**Assigned task A:** Using the kernel patch email below, decide whether each statement agrees with it, answering yes or no and quoting the deciding words. (i) Before this patch, TASKSTATS_CMD_ATTR_TGID returned only the delay accounting stats. (ii) Version 4 adds a userspace example. (iii) The patch replaces lock_task_sighand() with spin_lock_irqsave().

All of lore.kernel.org
 help / color / mirror / Atom feed
From: Guillaume Chazarain <guichaz@yahoo.fr>
To: Andrew Morton <akpm@linux-foundation.org>
Cc: balbir@linux.vnet.ibm.com, Jonathan Lim <jlim@sgi.com>,
	Linux Kernel Mailing List <linux-kernel@vger.kernel.org>,
	Jay Lan <jlan@cthulhu.engr.sgi.com>,
	Oleg Nesterov <oleg@tv-sign.ru>
Subject: Add all thread stats for TASKSTATS_CMD_ATTR_TGID (v4)
Date: Sat, 15 Sep 2007 20:42:39 +0200	[thread overview]
Message-ID: <20070915204239.4a6af65e@localhost.localdomain> (raw)
In-Reply-To: <20070912171816.f0993440.akpm@linux-foundation.org>

TASKSTATS_CMD_ATTR_TGID used to return only the delay accounting stats, not
the basic and extended accounting.  With this patch,
TASKSTATS_CMD_ATTR_TGID also aggregates the accounting info for all threads
of a thread group.  This makes TASKSTATS_CMD_ATTR_TGID usable in a similar
fashion to TASKSTATS_CMD_ATTR_PID, for commands like iotop -P
(http://guichaz.free.fr/misc/iotop.py).

Changelog since V3 (http://lkml.org/lkml/2007/8/31/121):
- Removed userspace example, either it gets accepted in util-linux-ng or I'll
maintain it elsewhere.
- Added kerneldoc for fill_threadgroup() and add_tsk().
- Removed useless {get,put}_task_struct(leader) as spotted by Andrew Morton
and Oleg Nesterov.
- Use lock_task_sighand() instead of spin_lock_irqsave(&tsk->sighand->siglock)
for consistency with the locking of task->signal->stats in fill_tgid().
- Removed useless check for a NULL taskstats in fill_tgid_exit(). Thanks Oleg.
- Documented double accounting race seen by Oleg.
- Rephrased the fill_tgid_exit() comment as per Oleg's recommendation.
- Documented the special case for the AFORK ac_flag.
- Use the exit status (code >> 8) instead of the exit code as documented in
Documentation/accounting/taskstats-struct.txt.

**Assigned task B:** Retype the lines of the records below without any change, starting at the line that contains "Question: Is green" and ending at the line that contains "(B) green textured bush at center", including both of those lines.

**Exercise data:**

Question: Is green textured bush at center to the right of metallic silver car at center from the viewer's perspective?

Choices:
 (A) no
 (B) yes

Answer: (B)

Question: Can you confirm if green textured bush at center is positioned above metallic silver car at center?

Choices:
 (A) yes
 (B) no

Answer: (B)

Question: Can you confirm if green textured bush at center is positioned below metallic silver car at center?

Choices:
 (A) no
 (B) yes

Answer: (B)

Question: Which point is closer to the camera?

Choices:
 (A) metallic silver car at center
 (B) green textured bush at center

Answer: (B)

==

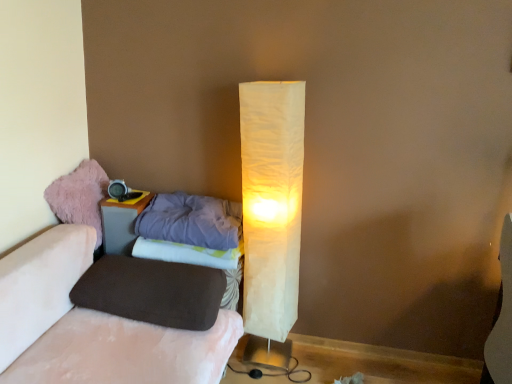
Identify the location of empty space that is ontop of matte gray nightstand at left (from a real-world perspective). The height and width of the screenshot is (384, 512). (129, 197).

**Answer box A:**
(i) Yes: "TASKSTATS_CMD_ATTR_TGID used to return only the delay accounting stats, not the basic and extended accounting."
(ii) No: "Removed userspace example, either it gets accepted in util-linux-ng or I'll maintain it elsewhere."
(iii) No: "Use lock_task_sighand() instead of spin_lock_irqsave(&tsk->sighand->siglock)"

**Answer box B:**
Question: Is green textured bush at center to the right of metallic silver car at center from the viewer's perspective?

Choices:
 (A) no
 (B) yes

Answer: (B)

Question: Can you confirm if green textured bush at center is positioned above metallic silver car at center?

Choices:
 (A) yes
 (B) no

Answer: (B)

Question: Can you confirm if green textured bush at center is positioned below metallic silver car at center?

Choices:
 (A) no
 (B) yes

Answer: (B)

Question: Which point is closer to the camera?

Choices:
 (A) metallic silver car at center
 (B) green textured bush at center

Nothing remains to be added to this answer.